The burden is upon the State to prove the compulsion of the public need. It is now too late in the day to question the authoritative effect and broad scope of decisions of the Supreme Court of the United States that sustain the rights of individuals such as this appellant to associational privacy against asserted governmental action. Even if we personally disagree with these decisions, we must recognize our judicial obligation to apply them in appropriate situations as being the pronouncement of a higher authority on the subject. On the showing made by the instant record, the appellant was supported in his refusal to *136 answer the quoted inquiry by the decisions of the Supreme Court of the United States in Watkins v. United States, 354 U.S. 178, 77 S. Ct. 1173, 1 L. Ed. 2d 1273; N.A.A.C.P. v. State of Alabama, 357 U.S. 449, 78 S. Ct. 1163, 2 L. Ed. 2d 1488 and Bates v. City of Little Rock, 361 U.S. 516, 89 S. Ct. 412, 4 L. Ed. 2d 480.

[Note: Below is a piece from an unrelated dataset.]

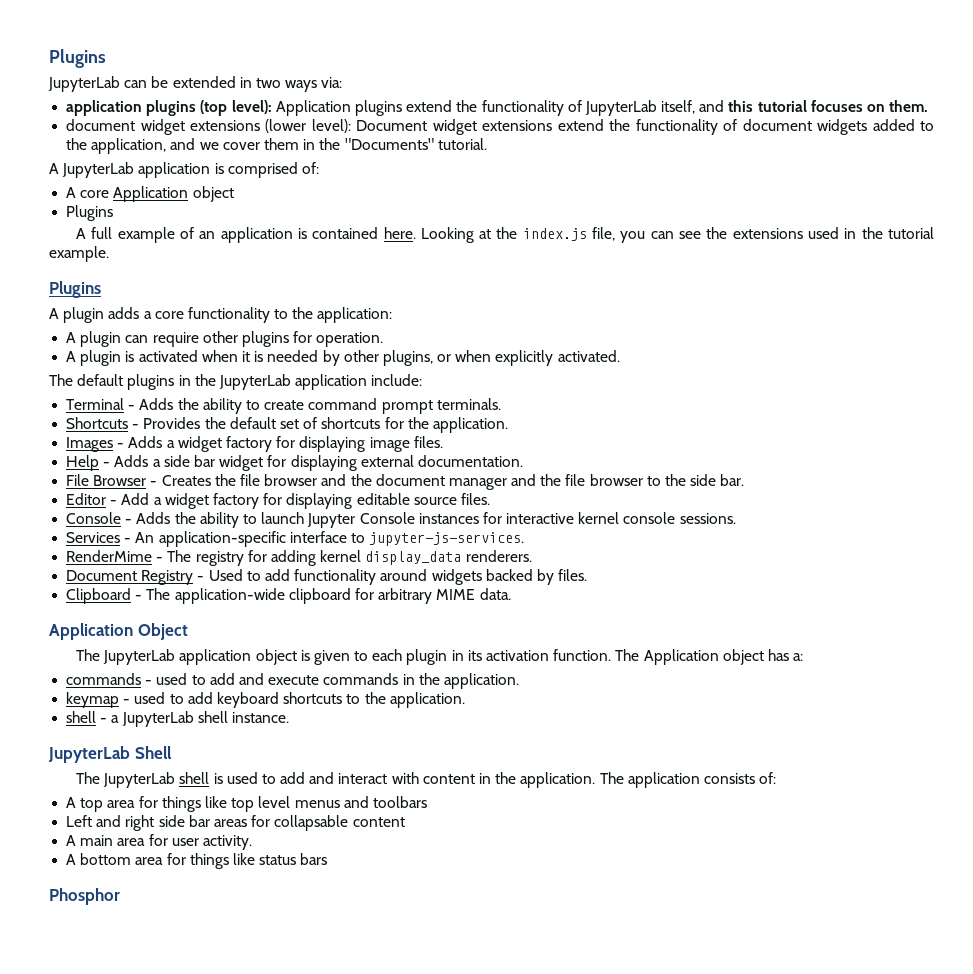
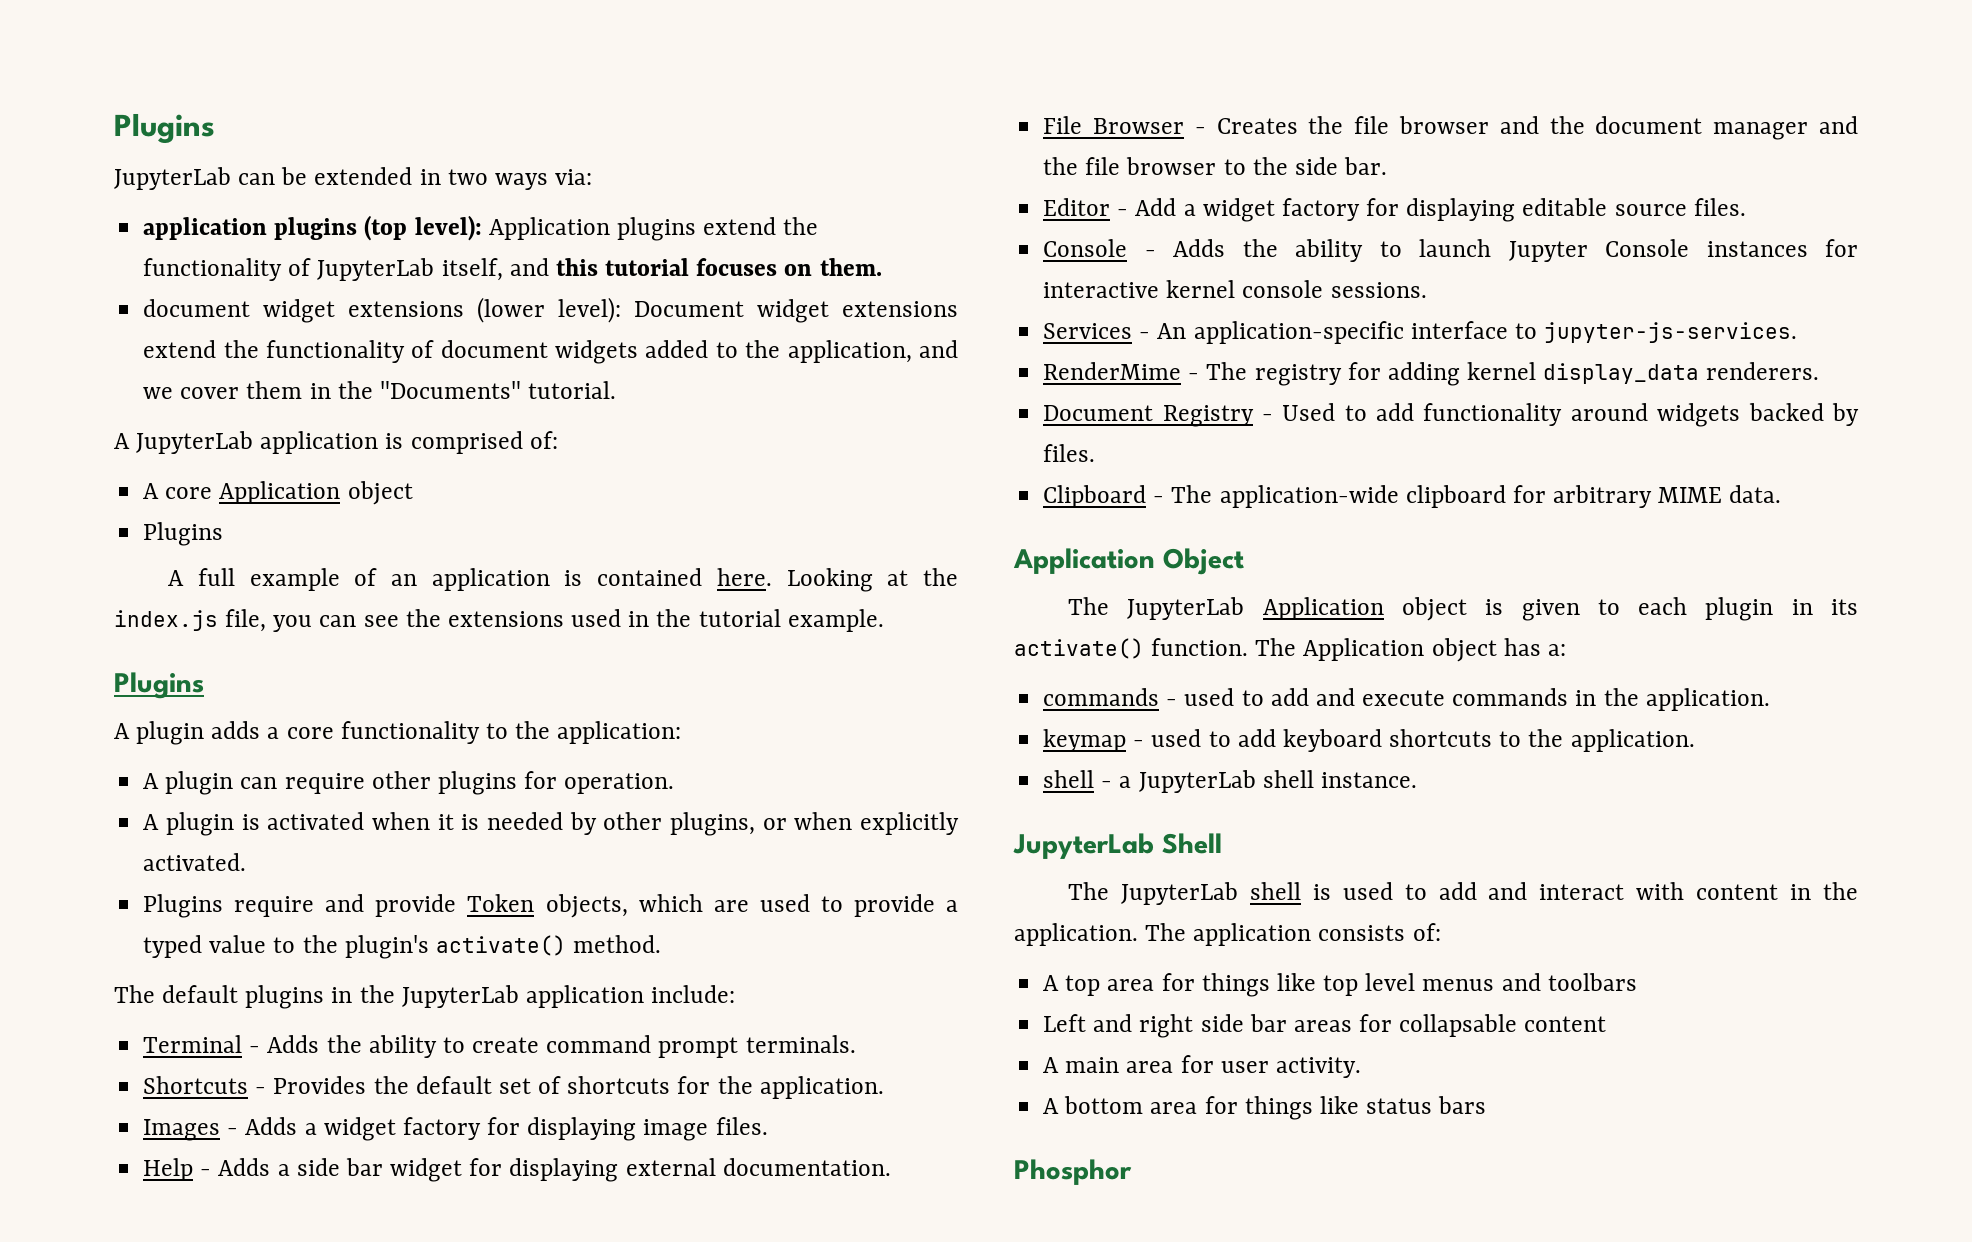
(620, 356) none -> [143,894,959,918] [143,935,662,959] // Plugins require and provide Token objects, which are used to provide a typed value to the plugin's activate() method.
[179,649,252,665] application -> [1262,597,1384,620] Application
[485,650,549,661] activation -> [1014,638,1144,659] activate()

We have not overlooked the contended applicability of Barenblatt v. United States, 360 U.S. 109, 79 S. Ct. 1081, 1086, 3 L. Ed. 2d 1115, as a judicial support for the rule of the trial judge. We think, however, that Barenblatt does not sustain the contempt order here. On the contrary, it demonstrates the rule which we have heretofore announced. The question which Barenblatt refused to answer was, "Are you now a member of the Communist Party?" He grounded his refusal on the First Amendment. He did not seek cover under the absolute protection of the Fifth Amendment against self-incrimination. The Supreme Court of the United States judicially recognized the close connection between the Communist Party and the violent overthrow of the established government. It took note of its consistent refusal to view the Communist Party as an ordinary political organization and recalled that it had upheld legislative enactments that controlled Communist activities. In other words, the Court judicially recognized the compelling public necessity to prevent the spread of Communism and its influence throughout this country. This compulsion was sufficient to subordinate Barenblatt's First Amendment claims to government action. In the instant case, while it is true that the appellee Committee is seeking out the locale of subversives, the immediate point in inquiry so far as appellant is concerned, is his associational relationship with an organization perfectly legitimate but allegedly unpopular in the community. In Barenblatt the claimed right of privacy was asserted to avoid revelation of membership in an organization whose primary objective was the violent overthrow of our government. The government's interest in preventing the accomplishment of the objectives of such an organization justified the encroachment on the asserted right of privacy. In the instant case the objectives of the organization are shown to be legitimate and there is an absence of any showing of a compelling public need that would support encroachment on appellant's constitutionally guaranteed private rights.

The order adjudging the appellant in contempt of Court is reversed.

It is so ordered.

THOMAS, C.J., and TERRELL, HOBSON, ROBERTS, DREW and O'CONNELL, JJ., concur.